But in the morning, something he read in the paper concerning a vast enterprise, involving the control of the new radium mines in Southern California, startled him into trying to recollect what he had heard of Yo Espero and the Cascade Development and Securities Company. Tainting its title the sinister name of Moebus seemed to reoccur persistently in his confused imagination. Dysart’s name, too, figured in it. And, somehow, he conceived an idea that his father once received some mining engineer’s reports covering the matter; he even seemed to remember that Guy Wilton had been called into consultation.
Whatever associations he had for the name of the Cascade Development and Securities Company must have originated in Paris the year before his father returned to America. It seemed to him that Wilton had been in Spain that year examining the recent and marvellously rich radium find; and that his father and Wilton exchanged telegrams very frequently concerning a mine in Southern California known as Yo Espero.
His father breakfasted in his room that morning, but when he appeared in the library Duane was relieved to notice that his step was firmer and he held himself more erect, although his extreme pallor had not changed to a healthier colour.
“You know,” said Duane, “you’ve simply got to get out of town for a while. It’s all bally rot, your doing this sort of thing.”
“I may go West for a few weeks,” said his father absently.
“Are you going down-town?”
“No.... And, Duane, if you don’t mind letting me have the house to myself this morning——”

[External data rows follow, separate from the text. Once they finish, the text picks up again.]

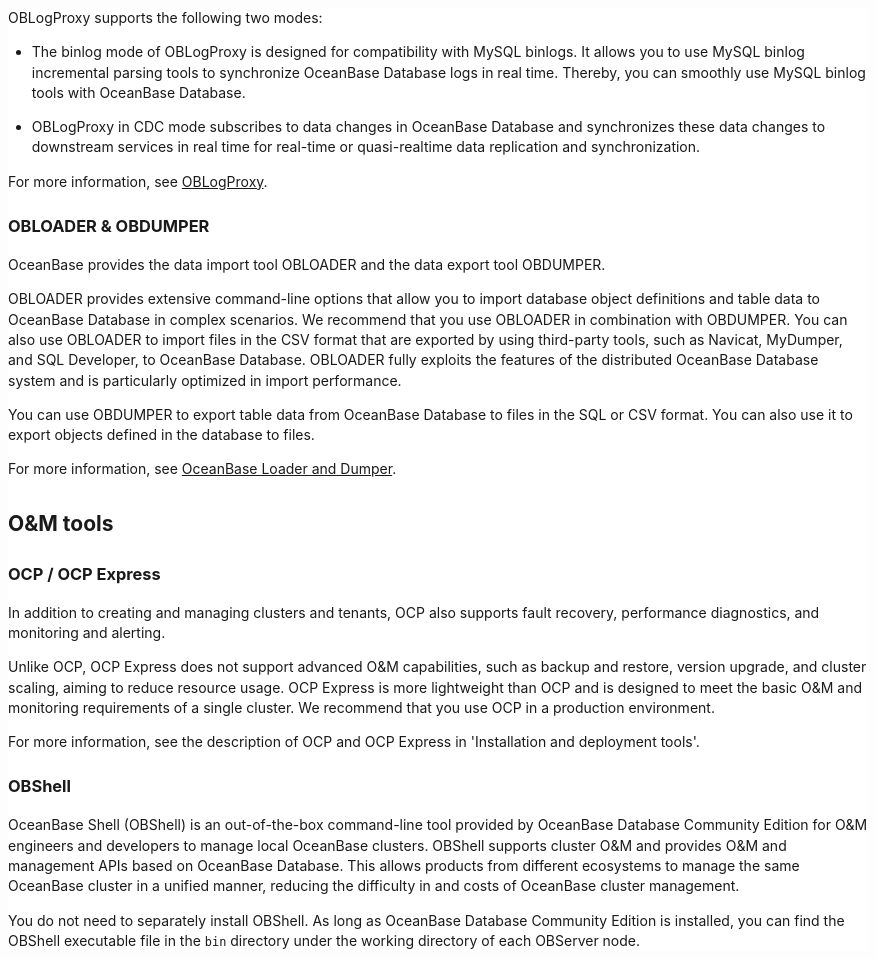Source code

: OBLogProxy supports the following two modes: 

* The binlog mode of OBLogProxy is designed for compatibility with MySQL binlogs. It allows you to use MySQL binlog incremental parsing tools to synchronize OceanBase Database logs in real time. Thereby, you can smoothly use MySQL binlog tools with OceanBase Database. 

* OBLogProxy in CDC mode subscribes to data changes in OceanBase Database and synchronizes these data changes to downstream services in real time for real-time or quasi-realtime data replication and synchronization. 

For more information, see [OBLogProxy](https://en.oceanbase.com/docs/common-oceanbase-database-10000000001375722). 

### OBLOADER & OBDUMPER

OceanBase provides the data import tool OBLOADER and the data export tool OBDUMPER. 

OBLOADER provides extensive command-line options that allow you to import database object definitions and table data to OceanBase Database in complex scenarios. We recommend that you use OBLOADER in combination with OBDUMPER. You can also use OBLOADER to import files in the CSV format that are exported by using third-party tools, such as Navicat, MyDumper, and SQL Developer, to OceanBase Database. OBLOADER fully exploits the features of the distributed OceanBase Database system and is particularly optimized in import performance. 

You can use OBDUMPER to export table data from OceanBase Database to files in the SQL or CSV format. You can also use it to export objects defined in the database to files. 

For more information, see [OceanBase Loader and Dumper](https://en.oceanbase.com/docs/obloader-obdumper-en). 

## O&M tools

### OCP / OCP Express

In addition to creating and managing clusters and tenants, OCP also supports fault recovery, performance diagnostics, and monitoring and alerting. 

Unlike OCP, OCP Express does not support advanced O&M capabilities, such as backup and restore, version upgrade, and cluster scaling, aiming to reduce resource usage. OCP Express is more lightweight than OCP and is designed to meet the basic O&M and monitoring requirements of a single cluster. We recommend that you use OCP in a production environment. 

For more information, see the description of OCP and OCP Express in 'Installation and deployment tools'. 

### OBShell

OceanBase Shell (OBShell) is an out-of-the-box command-line tool provided by OceanBase Database Community Edition for O&M engineers and developers to manage local OceanBase clusters. OBShell supports cluster O&M and provides O&M and management APIs based on OceanBase Database. This allows products from different ecosystems to manage the same OceanBase cluster in a unified manner, reducing the difficulty in and costs of OceanBase cluster management. 

You do not need to separately install OBShell. As long as OceanBase Database Community Edition is installed, you can find the OBShell executable file in the `bin` directory under the working directory of each OBServer node.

He hesitated, glancing from his son to the telephone.
“Of course not,” said Duane heartily. “I’m off to the studio——”
“I don’t mean to throw you out,” murmured his father with a painful attempt to smile, “but there’s a stenographer coming from my office and several—business acquaintances.”
The young fellow rose, patted his father’s shoulder lightly:
“What is really of any importance,” he said, “is that you keep your health and spirits. What I said last night covers my sentiments. If I can do anything in the world for you, tell me.”
His father took the outstretched hand, lifted his faded eyes with a strange dumb look; and so they parted.
On Fifth Avenue and Fifty-ninth Street, Duane, swinging along at a good pace, turned westward, and half-way to Sixth Avenue encountered Guy Wilton going east, a packet under one arm, stick and hat in the other hand, the summer wind blowing the thick curly hair from his temples.
“Ah,” observed Wilton, “early bird and worm, I suppose? Don’t try to bolt me, Duane; I’m full of tough and undigested—er—problems, myself. Besides, I’m fermenting. Did you ever silently ferment while listening politely to a man you wanted to assault?”
Duane laughed, then his eye by accident, caught a superscription on the packet of papers under Wilton’s arm: Yo Espero! His glance reverted in a flash to Wilton’s face.